Class TreeWriterBase

java.lang.Object
org.apache.orc.impl.writer.TreeWriterBase
All Implemented Interfaces:
TreeWriter
Direct Known Subclasses:
BinaryTreeWriter, BooleanTreeWriter, ByteTreeWriter, DateTreeWriter, Decimal64TreeWriter, DecimalTreeWriter, DoubleTreeWriter, FloatTreeWriter, IntegerTreeWriter, ListTreeWriter, MapTreeWriter, StringBaseTreeWriter, StructTreeWriter, TimestampTreeWriter, UnionTreeWriter

public abstract class TreeWriterBase extends Object implements TreeWriter
The parent class of all of the writers for each column. Each column is written by an instance of this class. The compound types (struct, list, map, and union) have children tree writers that write the children types.
  • Field Details

  • Method Details

    • getRowIndex

      protected OrcProto.RowIndex.Builder getRowIndex()
    • getStripeStatistics

      protected ColumnStatisticsImpl getStripeStatistics()
    • getRowIndexEntry

      protected OrcProto.RowIndexEntry.Builder getRowIndexEntry()
    • writeRootBatch

      public void writeRootBatch(org.apache.hadoop.hive.ql.exec.vector.VectorizedRowBatch batch, int offset, int length) throws IOException
      Handle the top level object write.
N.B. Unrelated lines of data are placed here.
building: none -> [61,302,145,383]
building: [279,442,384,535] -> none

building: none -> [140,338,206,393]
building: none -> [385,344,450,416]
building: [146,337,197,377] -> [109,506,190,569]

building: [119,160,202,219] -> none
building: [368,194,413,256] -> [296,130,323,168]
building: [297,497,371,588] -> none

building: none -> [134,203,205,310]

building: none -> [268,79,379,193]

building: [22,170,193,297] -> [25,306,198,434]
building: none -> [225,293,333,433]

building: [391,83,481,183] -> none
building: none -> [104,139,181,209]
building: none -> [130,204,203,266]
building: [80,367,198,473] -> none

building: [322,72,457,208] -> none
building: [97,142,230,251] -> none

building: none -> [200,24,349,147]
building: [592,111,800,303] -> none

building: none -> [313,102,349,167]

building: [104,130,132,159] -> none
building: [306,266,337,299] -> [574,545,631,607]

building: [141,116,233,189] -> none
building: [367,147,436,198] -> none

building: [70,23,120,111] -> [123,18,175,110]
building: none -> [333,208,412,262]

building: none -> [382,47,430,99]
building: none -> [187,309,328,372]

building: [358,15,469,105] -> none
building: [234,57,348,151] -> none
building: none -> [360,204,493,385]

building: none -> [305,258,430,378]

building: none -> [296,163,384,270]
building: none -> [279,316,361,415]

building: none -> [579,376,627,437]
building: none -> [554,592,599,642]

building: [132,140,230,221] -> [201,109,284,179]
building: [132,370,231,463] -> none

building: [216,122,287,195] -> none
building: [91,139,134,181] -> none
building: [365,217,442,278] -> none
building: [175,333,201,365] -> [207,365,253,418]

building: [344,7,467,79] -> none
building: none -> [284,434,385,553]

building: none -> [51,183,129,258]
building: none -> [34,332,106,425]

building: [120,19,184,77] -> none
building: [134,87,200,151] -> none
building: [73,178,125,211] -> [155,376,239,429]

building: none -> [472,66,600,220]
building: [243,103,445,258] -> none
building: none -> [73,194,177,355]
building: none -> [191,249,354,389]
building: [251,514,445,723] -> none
This default method is used for all types except structs, which are the typical case. VectorizedRowBatch assumes the top level object is a struct, so we use the first column for all other types.
      Specified by:
      writeRootBatch in interface TreeWriter
      Parameters:
      batch - the batch to write from
      offset - the row to start on
      length - the number of rows to write
      Throws:
      IOException
    • writeBatch

      public void writeBatch(org.apache.hadoop.hive.ql.exec.vector.ColumnVector vector, int offset, int length) throws IOException
      Write the values from the given vector from offset for length elements.
      Specified by:
      writeBatch in interface TreeWriter
      Parameters:
      vector - the vector to write from
      offset - the first value from the vector to write
      length - the number of values from the vector to write
      Throws:
      IOException
    • prepareStripe

      public void prepareStripe(int stripeId)
      Description copied from interface: TreeWriter
      Set up for the next stripe.
      Specified by:
      prepareStripe in interface TreeWriter
      Parameters:
      stripeId - the next stripe id
    • flushStreams

      public void flushStreams() throws IOException
      Description copied from interface: TreeWriter
      Flush the TreeWriter stream
      Specified by:
      flushStreams in interface TreeWriter
      Throws:
      IOException
    • writeStripe

      public void writeStripe(int requiredIndexEntries) throws IOException
      Description copied from interface: TreeWriter
      Write the stripe out to the file.
      Specified by:
      writeStripe in interface TreeWriter
      Parameters:
      requiredIndexEntries - the number of index entries that are required. this is to check to make sure the row index is well formed.
      Throws:
      IOException
    • createRowIndexEntry

      public void createRowIndexEntry() throws IOException
      Create a row index entry with the previous location and the current index statistics. Also merges the index statistics into the file statistics before they are cleared. Finally, it records the start of the next index and ensures all of the children columns also create an entry.
      Specified by:
      createRowIndexEntry in interface TreeWriter
      Throws:
      IOException
    • addStripeStatistics

      public void addStripeStatistics(StripeStatistics[] stats) throws IOException
      Description copied from interface: TreeWriter
      During a stripe append, we need to handle the stripe statistics.
      Specified by:
      addStripeStatistics in interface TreeWriter
      Parameters:
      stats - the statistics for the new stripe across the encryption variants
      Throws:
      IOException
    • estimateMemory

      public long estimateMemory()
      Estimate how much memory the writer is consuming excluding the streams.
      Specified by:
      estimateMemory in interface TreeWriter
      Returns:
      the number of bytes.
    • writeFileStatistics

      public void writeFileStatistics() throws IOException
      Description copied from interface: TreeWriter
      Write the FileStatistics for each column in each encryption variant.
      Specified by:
      writeFileStatistics in interface TreeWriter
      Throws:
      IOException
    • getCurrentStatistics

      public void getCurrentStatistics(ColumnStatistics[] output)
      Description copied from interface: TreeWriter
      Get the current file statistics for each column. If a column is encrypted, the encrypted variant statistics are used.
      Specified by:
      getCurrentStatistics in interface TreeWriter
      Parameters:
      output - an array that is filled in with the results